* WORK TO BE COMPLETED
Exclude images and print all the records verbatim.

########

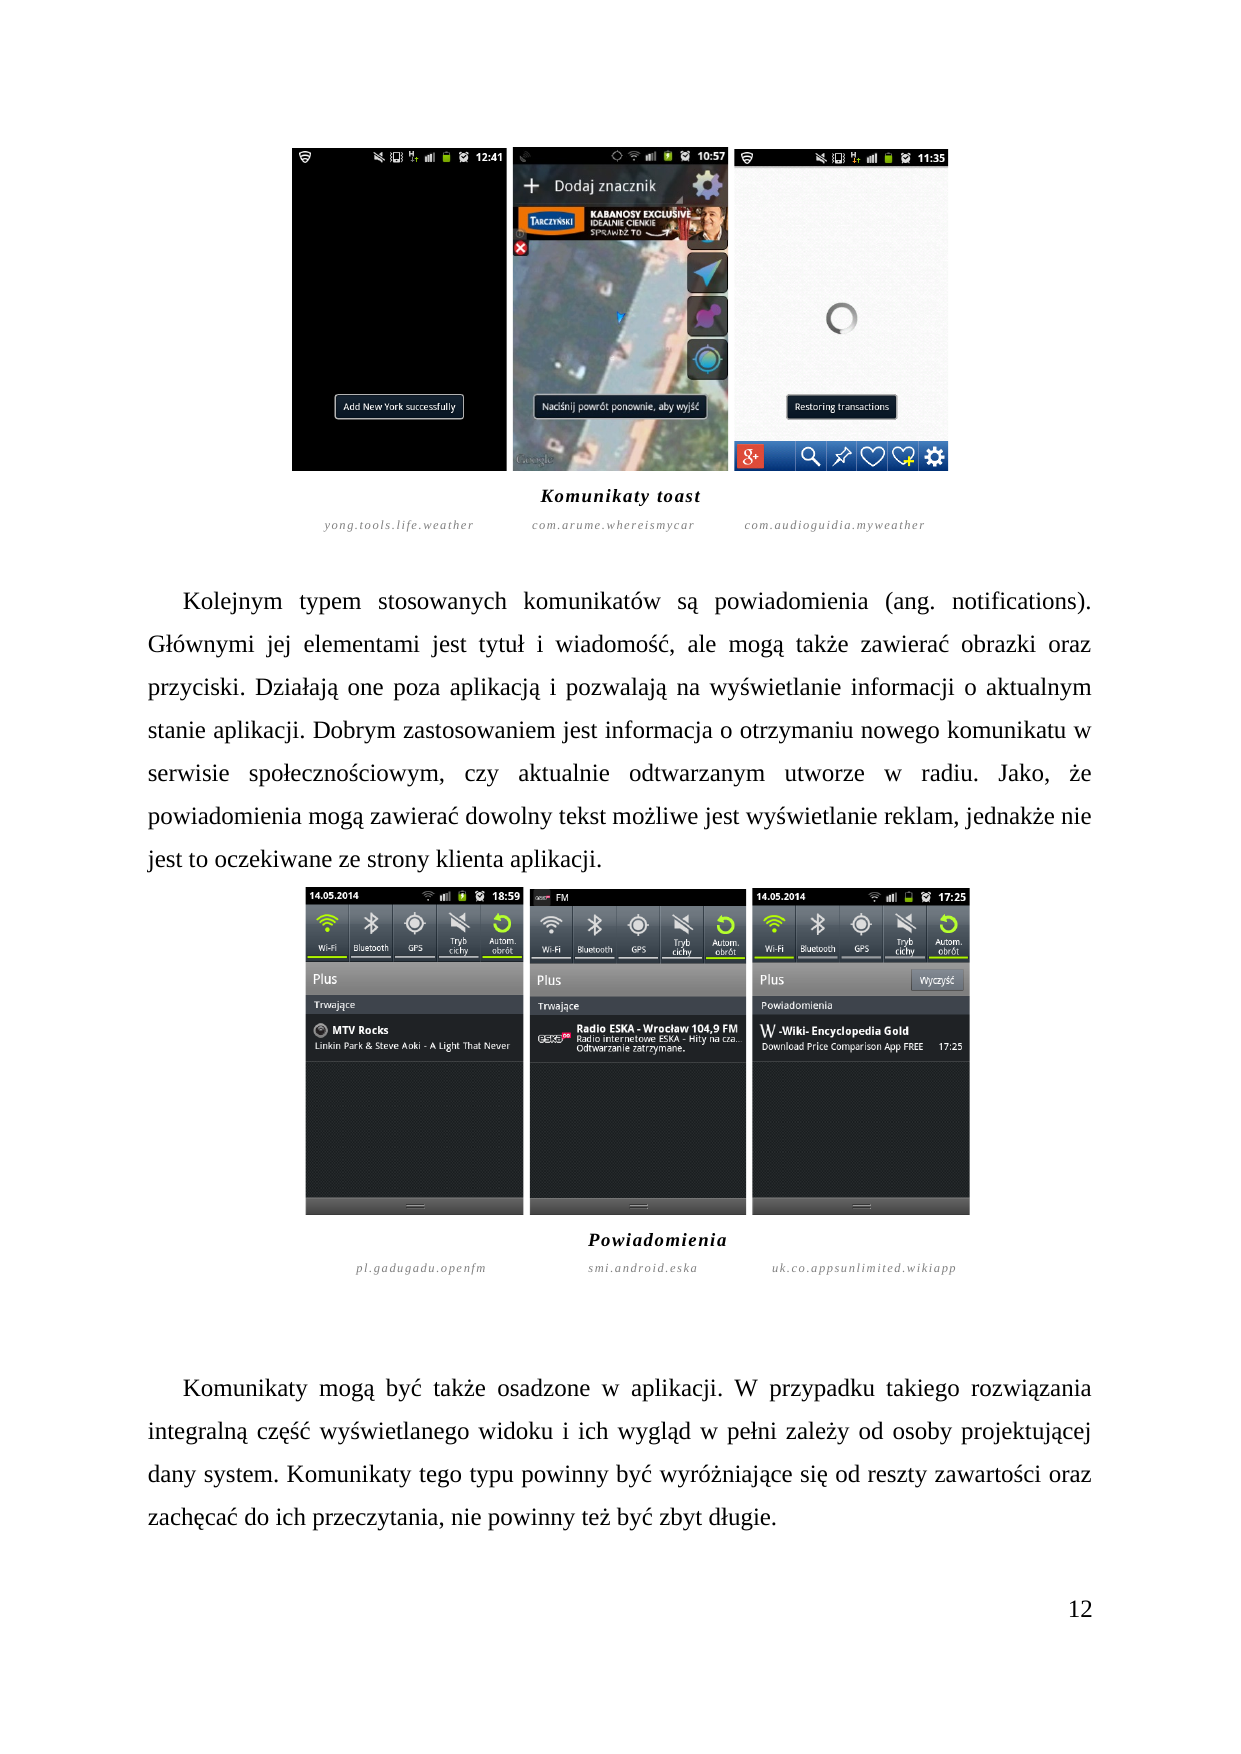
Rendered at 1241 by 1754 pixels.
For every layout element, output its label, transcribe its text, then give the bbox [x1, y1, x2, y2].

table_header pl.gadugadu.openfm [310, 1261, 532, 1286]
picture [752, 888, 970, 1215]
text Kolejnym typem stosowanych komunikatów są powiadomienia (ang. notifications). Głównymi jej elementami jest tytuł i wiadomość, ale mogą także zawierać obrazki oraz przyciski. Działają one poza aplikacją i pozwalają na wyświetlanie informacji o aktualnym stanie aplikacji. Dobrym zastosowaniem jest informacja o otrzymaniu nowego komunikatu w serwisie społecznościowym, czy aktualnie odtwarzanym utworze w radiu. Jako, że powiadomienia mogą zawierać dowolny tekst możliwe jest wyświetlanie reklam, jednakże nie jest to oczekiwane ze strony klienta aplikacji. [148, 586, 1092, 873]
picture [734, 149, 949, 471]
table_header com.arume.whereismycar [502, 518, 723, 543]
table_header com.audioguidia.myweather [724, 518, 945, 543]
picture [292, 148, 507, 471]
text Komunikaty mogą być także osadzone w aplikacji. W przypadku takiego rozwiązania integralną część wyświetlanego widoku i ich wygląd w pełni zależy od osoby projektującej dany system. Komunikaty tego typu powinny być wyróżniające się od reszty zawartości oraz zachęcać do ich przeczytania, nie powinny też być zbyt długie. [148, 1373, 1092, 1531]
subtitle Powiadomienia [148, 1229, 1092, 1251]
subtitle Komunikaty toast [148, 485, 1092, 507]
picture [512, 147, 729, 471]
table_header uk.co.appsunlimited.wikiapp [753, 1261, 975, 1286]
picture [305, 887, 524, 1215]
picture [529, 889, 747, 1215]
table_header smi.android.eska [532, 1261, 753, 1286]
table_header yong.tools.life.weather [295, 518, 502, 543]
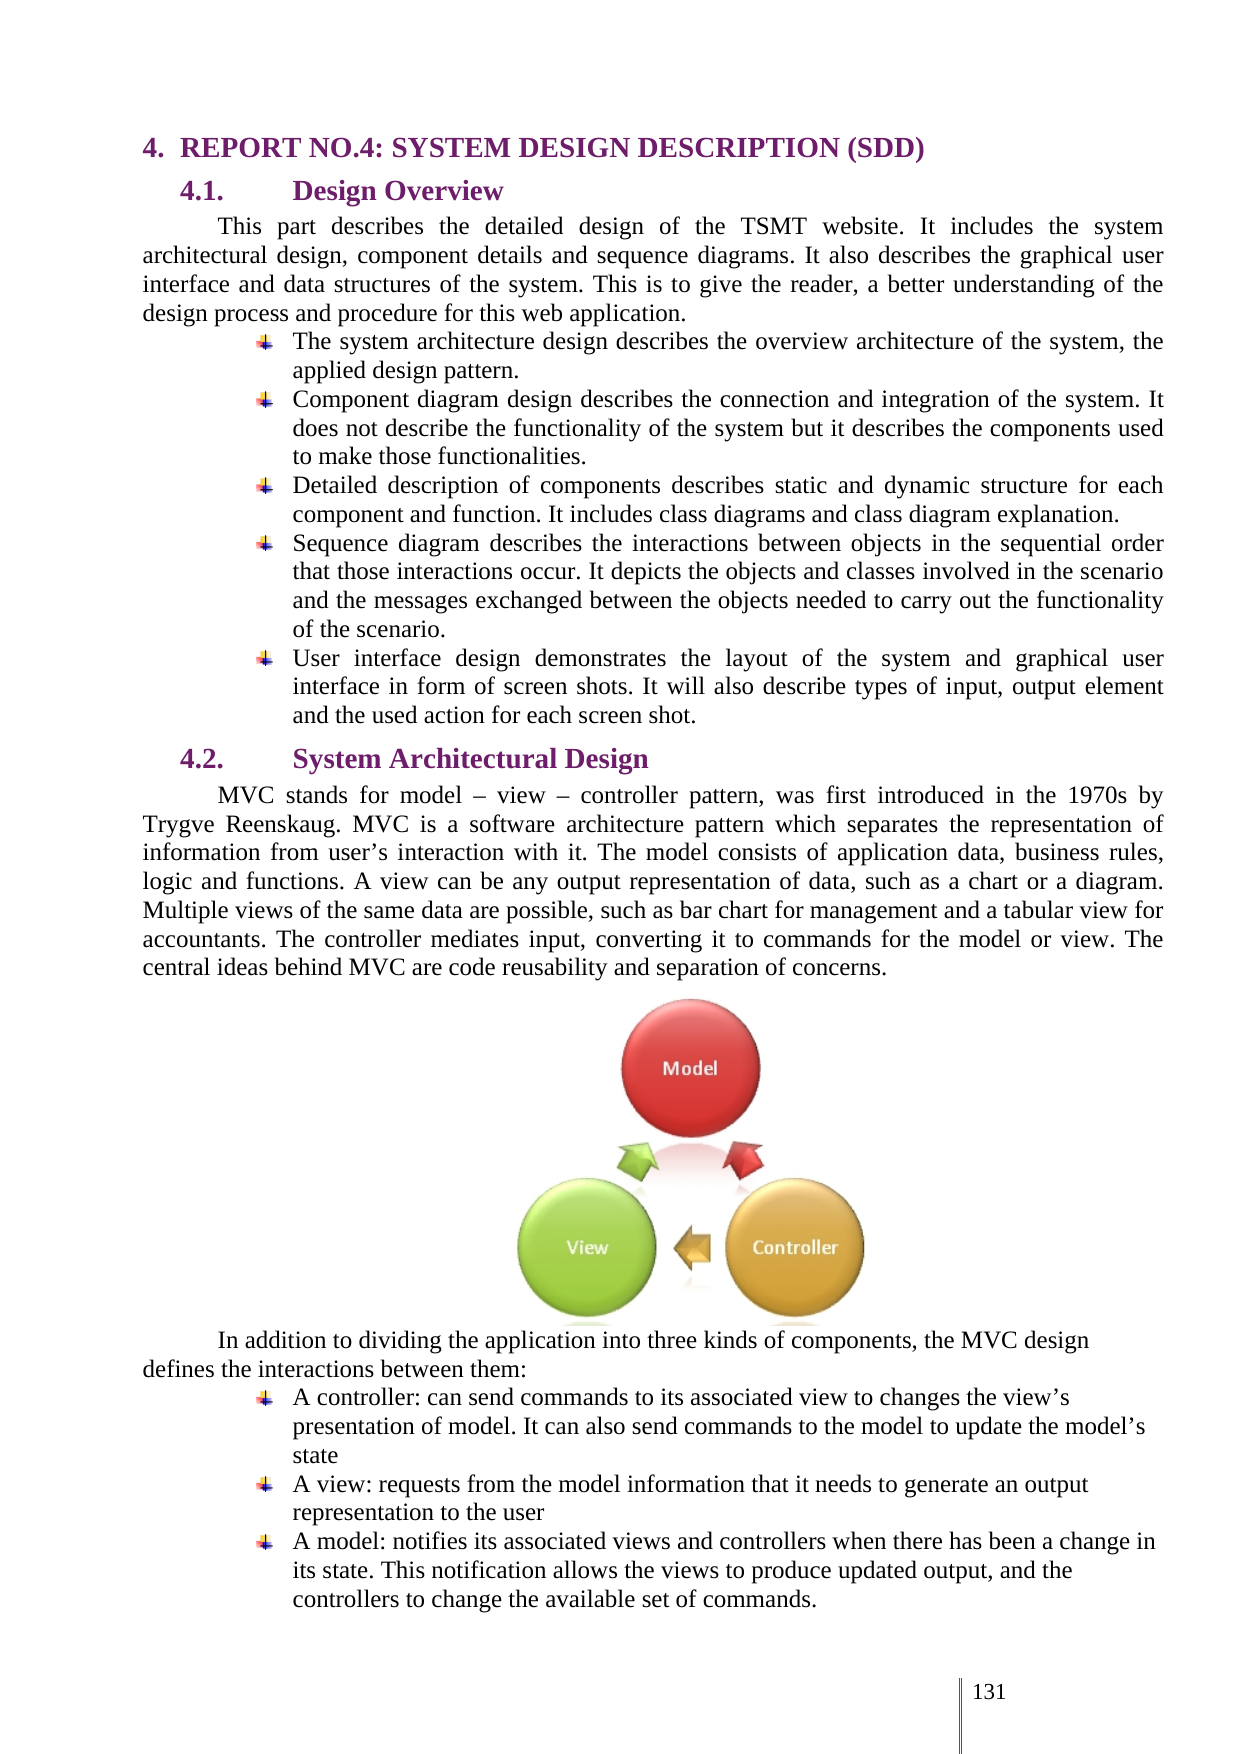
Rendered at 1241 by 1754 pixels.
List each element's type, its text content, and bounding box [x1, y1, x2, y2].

########

* WRITTEN RESPONSE
Rendered at 1241 by 1754 pixels.
For every layout element, output its label, transcribe its text, then give the bbox [x1, y1, x2, y2].

table_header pl.gadugadu.openfm [310, 1261, 532, 1286]
picture [752, 888, 970, 1215]
text Kolejnym typem stosowanych komunikatów są powiadomienia (ang. notifications). Głównymi jej elementami jest tytuł i wiadomość, ale mogą także zawierać obrazki oraz przyciski. Działają one poza aplikacją i pozwalają na wyświetlanie informacji o aktualnym stanie aplikacji. Dobrym zastosowaniem jest informacja o otrzymaniu nowego komunikatu w serwisie społecznościowym, czy aktualnie odtwarzanym utworze w radiu. Jako, że powiadomienia mogą zawierać dowolny tekst możliwe jest wyświetlanie reklam, jednakże nie jest to oczekiwane ze strony klienta aplikacji. [148, 586, 1092, 873]
picture [734, 149, 949, 471]
table_header com.arume.whereismycar [502, 518, 723, 543]
table_header com.audioguidia.myweather [724, 518, 945, 543]
picture [292, 148, 507, 471]
text Komunikaty mogą być także osadzone w aplikacji. W przypadku takiego rozwiązania integralną część wyświetlanego widoku i ich wygląd w pełni zależy od osoby projektującej dany system. Komunikaty tego typu powinny być wyróżniające się od reszty zawartości oraz zachęcać do ich przeczytania, nie powinny też być zbyt długie. [148, 1373, 1092, 1531]
subtitle Powiadomienia [148, 1229, 1092, 1251]
subtitle Komunikaty toast [148, 485, 1092, 507]
picture [512, 147, 729, 471]
table_header uk.co.appsunlimited.wikiapp [753, 1261, 975, 1286]
picture [305, 887, 524, 1215]
picture [529, 889, 747, 1215]
table_header smi.android.eska [532, 1261, 753, 1286]
table_header yong.tools.life.weather [295, 518, 502, 543]
Rendered at 1241 by 1754 pixels.
List each element's type, its text content, and bounding box [x1, y1, x2, y2].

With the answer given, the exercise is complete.